§ **WHAT YOU NEED TO DO**: Collect every line in the listing below that contains the string "eines".

═════ EXTRACTED RECORDS

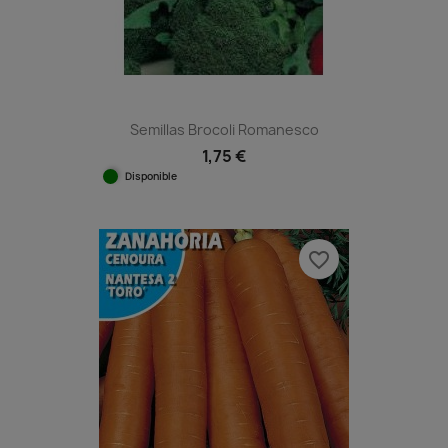
Semillas Brocoli Romanesco
1,75 €
Disponible
favorite_border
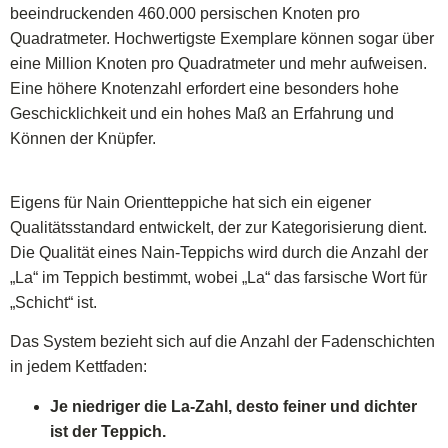
beeindruckenden 460.000 persischen Knoten pro
Quadratmeter. Hochwertigste Exemplare können sogar über
eine Million Knoten pro Quadratmeter und mehr aufweisen.
Eine höhere Knotenzahl erfordert eine besonders hohe
Geschicklichkeit und ein hohes Maß an Erfahrung und
Können der Knüpfer.
Eigens für Nain Orientteppiche hat sich ein eigener
Qualitätsstandard entwickelt, der zur Kategorisierung dient.
Die Qualität eines Nain-Teppichs wird durch die Anzahl der
„La“ im Teppich bestimmt, wobei „La“ das farsische Wort für
„Schicht“ ist.
Das System bezieht sich auf die Anzahl der Fadenschichten
in jedem Kettfaden:
Je niedriger die La-Zahl, desto feiner und dichter
ist der Teppich.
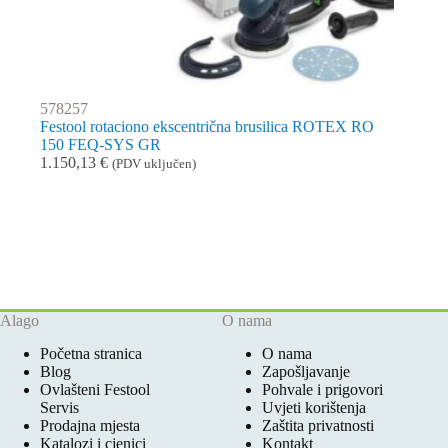
578257
Festool rotaciono ekscentrična brusilica ROTEX RO
150 FEQ-SYS GR
1.150,13
€
(PDV uključen)
Alago
O nama
Početna stranica
O nama
Blog
Zapošljavanje
Ovlašteni Festool
Pohvale i prigovori
Servis
Uvjeti korištenja
Prodajna mjesta
Zaštita privatnosti
Katalozi i cjenici
Kontakt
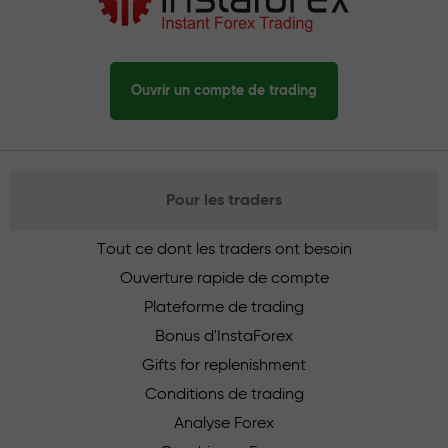
Ouvrir un compte de trading
Pour les traders
Tout ce dont les traders ont besoin
Ouverture rapide de compte
Plateforme de trading
Bonus d'InstaForex
Gifts for replenishment
Conditions de trading
Analyse Forex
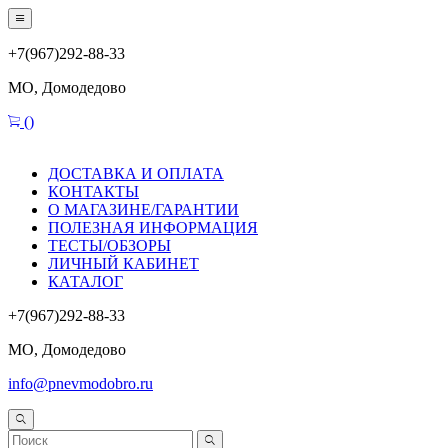
+7(967)292-88-33
МО, Домодедово
(
)
ДОСТАВКА И ОПЛАТА
КОНТАКТЫ
О МАГАЗИНЕ/ГАРАНТИИ
ПОЛЕЗНАЯ ИНФОРМАЦИЯ
ТЕСТЫ/ОБЗОРЫ
ЛИЧНЫЙ КАБИНЕТ
КАТАЛОГ
+7(967)292-88-33
МО, Домодедово
info@pnevmodobro.ru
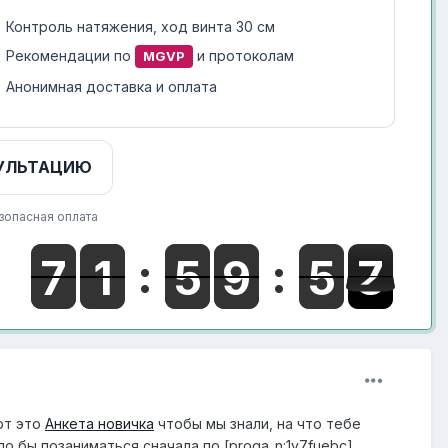
Контроль натяжения, ход винта 30 см
Рекомендации по
и протоколам
MGVP
Анонимная доставка и оплата
УЛЬТАЦИЮ
зопасная оплата
от это
Анкета новичка
чтобы мы знали, на что тебе
о бы позаниматься сначала по [proga_n:1y7fuebc]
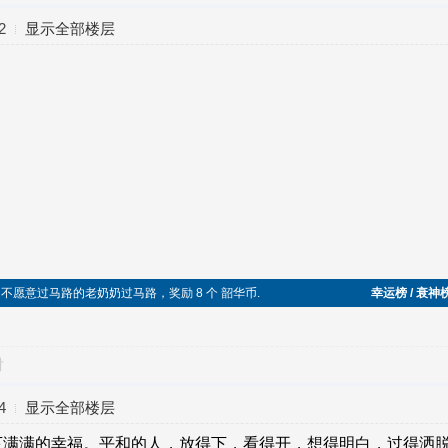
2
显示全部楼层
，帮助不愿意过马路的老奶奶过马路，奖励 8 个 韶华币.
幸运榜 / 衰神
对
4
显示全部楼层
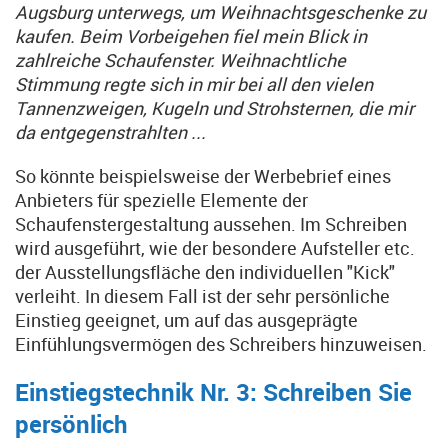
Augsburg unterwegs, um Weihnachtsgeschenke zu
kaufen. Beim Vorbeigehen fiel mein Blick in
zahlreiche Schaufenster. Weihnachtliche
Stimmung regte sich in mir bei all den vielen
Tannenzweigen, Kugeln und Strohsternen, die mir
da entgegenstrahlten ...
So könnte beispielsweise der Werbebrief eines
Anbieters für spezielle Elemente der
Schaufenstergestaltung aussehen. Im Schreiben
wird ausgeführt, wie der besondere Aufsteller etc.
der Ausstellungsfläche den individuellen "Kick"
verleiht. In diesem Fall ist der sehr persönliche
Einstieg geeignet, um auf das ausgeprägte
Einfühlungsvermögen des Schreibers hinzuweisen.
Einstiegstechnik Nr. 3: Schreiben Sie
persönlich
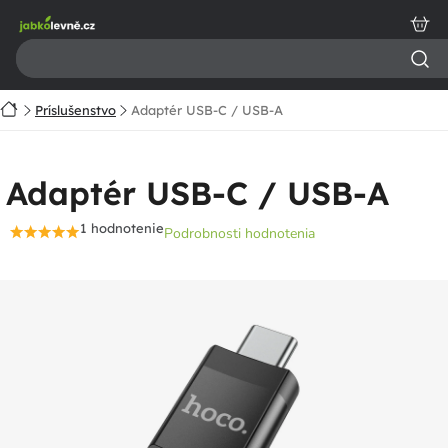
Prejsť
na
obsah
Domov
Príslušenstvo
Adaptér USB-C / USB-A
Adaptér USB-C / USB-A
1 hodnotenie
Podrobnosti hodnotenia
Priemerné
hodnotenie
produktu
je
5,0
z
5
hviezdičiek.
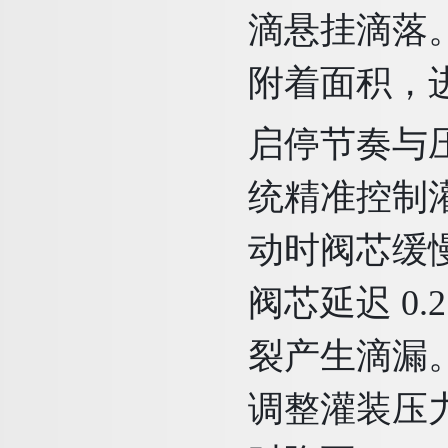
滴悬挂滴落
附着面积，
启停节奏与压
统精准控制灌
动时阀芯缓
阀芯延迟 0
裂产生滴漏。
调整灌装压力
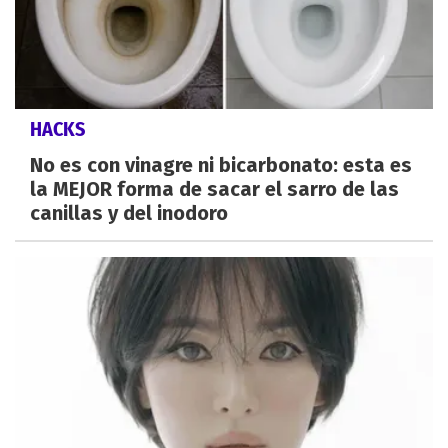
HACKS
No es con vinagre ni bicarbonato: esta es
la MEJOR forma de sacar el sarro de las
canillas y del inodoro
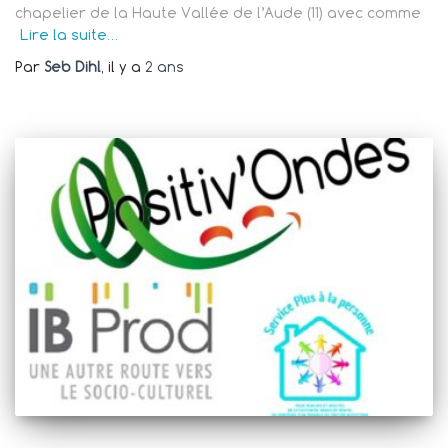
chapelier de la Haute Vallée de l’Aude (11) avec comme
Lire la suite…
Par
Seb Dihl
, il y a
2 ans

══════════

§ **WRITTEN RESPONSE**:
Die Qualität eines Nain-Teppichs wird durch die Anzahl der
So könnte beispielsweise der Werbebrief eines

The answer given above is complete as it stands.